▸ **ACTIVITY**
Reproduce, word for word, the stretch from "Age Profile: Older, Not" through "low graduate density." in the text on Reform UK's voter profile below.

▸ **EXTRACT PROVIDED**
---+---

Age Profile: Older, Not Exclusively Old
Reform UK polls most strongly among voters aged 45 and over, with the 55–64 age group typically the strongest cohort. The party has also made inroads among younger working-class men in areas of high unemployment and low graduate density.
| Age Group | Approx. Reform UK VI | vs. National 28% | Notes |
|---|---|---|---|
| 18–24 | 12% | −16pts | Well below average; graduate-heavy cohort drags down |
| 25–34 | 16% | −12pts | Growing among non-graduate young men |
| 35–44 | 24% | −4pts | Close to average; strong in ex-industrial areas |
| 45–54 | 30% | +2pts | Above average; strong Leave voter overlap |
| 55–64 | 35% | +7pts | Strongest age group; ex-Tory and ex-Labour mix |
| 65+ | 29% | +1pt | Near average; compete with Conservatives for older voters |
Education: The Diploma Divide
The education divide is one of the clearest fault lines in Reform UK's support. Voters without a university degree back Reform UK at roughly 35–38%, while graduates support the party at only 15–18%. This "diploma divide" maps almost exactly onto the 2016 Leave/Remain split and is the defining demographic cleavage in British politics since Brexit.
No University Degree
Reform UK's core pool. This group feels left behind by an economy that rewards credentials, and prioritises immigration and cultural conservatism.
University Graduates
Graduates are far less likely to vote Reform. This group trends Labour, Lib Dem, or Green, and ranks climate change ahead of immigration.
Regional Breakdown: The Reform UK Map
Reform UK's support is geographically concentrated in post-industrial England — the Midlands and the North — and is low in Scotland and London. This unevenness is both a strength (high local concentration in winnable seats) and a weakness (low support in major cities and Scotland limits the national seat count).

---+---

▸ **LISTED RECORDS**
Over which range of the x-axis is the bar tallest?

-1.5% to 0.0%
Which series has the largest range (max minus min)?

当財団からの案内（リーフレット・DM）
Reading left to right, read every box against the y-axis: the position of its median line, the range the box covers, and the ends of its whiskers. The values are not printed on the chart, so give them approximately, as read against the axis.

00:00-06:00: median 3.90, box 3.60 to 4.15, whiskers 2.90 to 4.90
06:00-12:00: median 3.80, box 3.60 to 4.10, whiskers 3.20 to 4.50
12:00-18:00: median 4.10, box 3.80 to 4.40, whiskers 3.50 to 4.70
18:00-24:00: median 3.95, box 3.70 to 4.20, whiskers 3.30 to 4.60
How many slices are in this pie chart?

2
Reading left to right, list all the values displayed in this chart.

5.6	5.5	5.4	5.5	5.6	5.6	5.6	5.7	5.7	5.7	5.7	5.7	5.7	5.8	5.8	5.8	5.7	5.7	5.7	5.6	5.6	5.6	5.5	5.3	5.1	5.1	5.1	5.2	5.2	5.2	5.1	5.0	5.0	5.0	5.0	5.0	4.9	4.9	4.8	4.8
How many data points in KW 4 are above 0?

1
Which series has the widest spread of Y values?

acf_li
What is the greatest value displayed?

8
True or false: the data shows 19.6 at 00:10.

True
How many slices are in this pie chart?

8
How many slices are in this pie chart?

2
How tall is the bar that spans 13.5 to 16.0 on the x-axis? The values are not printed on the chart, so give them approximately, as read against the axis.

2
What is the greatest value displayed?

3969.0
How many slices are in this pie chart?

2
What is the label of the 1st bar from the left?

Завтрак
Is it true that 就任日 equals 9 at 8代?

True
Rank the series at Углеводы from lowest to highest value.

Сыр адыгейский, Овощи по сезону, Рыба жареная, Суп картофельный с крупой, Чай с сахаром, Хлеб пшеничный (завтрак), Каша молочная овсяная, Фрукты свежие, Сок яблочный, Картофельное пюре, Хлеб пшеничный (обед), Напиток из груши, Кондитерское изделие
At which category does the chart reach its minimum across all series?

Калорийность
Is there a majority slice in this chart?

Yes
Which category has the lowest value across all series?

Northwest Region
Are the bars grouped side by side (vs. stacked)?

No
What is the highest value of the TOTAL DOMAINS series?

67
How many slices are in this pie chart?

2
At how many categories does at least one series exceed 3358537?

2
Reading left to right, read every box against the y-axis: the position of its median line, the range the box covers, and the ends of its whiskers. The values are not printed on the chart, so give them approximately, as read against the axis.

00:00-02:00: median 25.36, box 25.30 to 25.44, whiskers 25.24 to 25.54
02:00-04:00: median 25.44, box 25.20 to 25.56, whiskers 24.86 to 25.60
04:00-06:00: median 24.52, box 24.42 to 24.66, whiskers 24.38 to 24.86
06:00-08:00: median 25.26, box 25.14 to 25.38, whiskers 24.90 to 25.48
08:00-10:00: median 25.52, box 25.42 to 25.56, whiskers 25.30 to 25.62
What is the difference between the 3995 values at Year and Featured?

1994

---+---

▸ **WRITTEN RESPONSE**
Age Profile: Older, Not Exclusively Old
Reform UK polls most strongly among voters aged 45 and over, with the 55–64 age group typically the strongest cohort. The party has also made inroads among younger working-class men in areas of high unemployment and low graduate density.